• Required work
Please check each statement below against the passage on memory latency, answering yes or no and quoting the words from the passage that settle it. 1. Higher latency lowers memory performance. 2. Long streams of data are more common than short bursts. 3. Latency has improved over the past few years.
:: Source document ::
If it is not clock speed that slows something down, it has to be latency. Latency is the time that it takes for the memory to start sending data to other parts such as the CPU. The higher the latency, the lower the memory performance. Latency is very important, especially because information stored from the RAM is needed in many short bursts. This is because Cache data is checked first, and if the required data is not there, then the CPU checks in the RAM. Many times, the required data is in the Cache, because the Cache does store the most widely used information. Because there are so many short bursts, every time this short burst of data starts, the CPU has to wait for the data to be sent.

If data was sent in very long bursts, latency would not be much of a factor to memory performance. If you do not understand the concept of latency, think of this. Drag races are very short, sometimes as little as a quarter of a mile, or a third of a kilometre. It is therefore very important for the cars to accelerate very quickly, because chances are that they will already finish the race before they hit their top speed. This is why latency is important, because there are many short bursts of data, and long streams of data that are uncommon.

If a car was racing for 300 kilometres in a straight line, acceleration would not be important, top speed would be much more important. The same would be true if there were very long bursts of data, latency would not be a very big factor.

With the current way the computers are set up, latency is very important. Over the past few years, latency has become worse and worse, something which is very uncommon to computer evolution.

As you can see, BUS speed has gone up 8X from the 486 era. CPU speed is 60X larger than the 486 era. Latency is 10X worse than in the 486 era. To make up for the bad latency, engineers are making much higher RAM speeds, and adding a larger amount of memory. Think how fast memory would be if all this was done, and latency was as good as it was 5-10 years ago.
:::
:: Study material ::
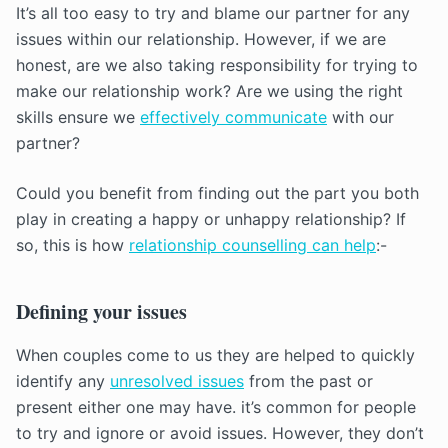
It’s all too easy to try and blame our partner for any
issues within our relationship. However, if we are
honest, are we also taking responsibility for trying to
make our relationship work? Are we using the right
skills ensure we
effectively communicate
with our
partner?
Could you benefit from finding out the part you both
play in creating a happy or unhappy relationship? If
so, this is how
relationship counselling can help
:-
Defining your issues
When couples come to us they are helped to quickly
identify any
unresolved issues
from the past or
present either one may have. it’s common for people
to try and ignore or avoid issues. However, they don’t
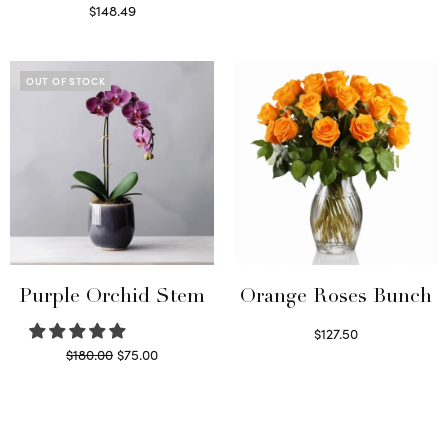
Select options
$
148.49
Read more
OUT OF STOCK
Purple Orchid Stem
Orange Roses Bunch
$
127.50
Original
Current
$
180.00
$
75.00
Select options
price
price is:
Read more
was:
$75.00.
$180.00.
:::
• Expected output
1. Yes: "The higher the latency, the lower the memory performance."
2. No: "there are many short bursts of data, and long streams of data that are uncommon."
3. No: "Over the past few years, latency has become worse and worse"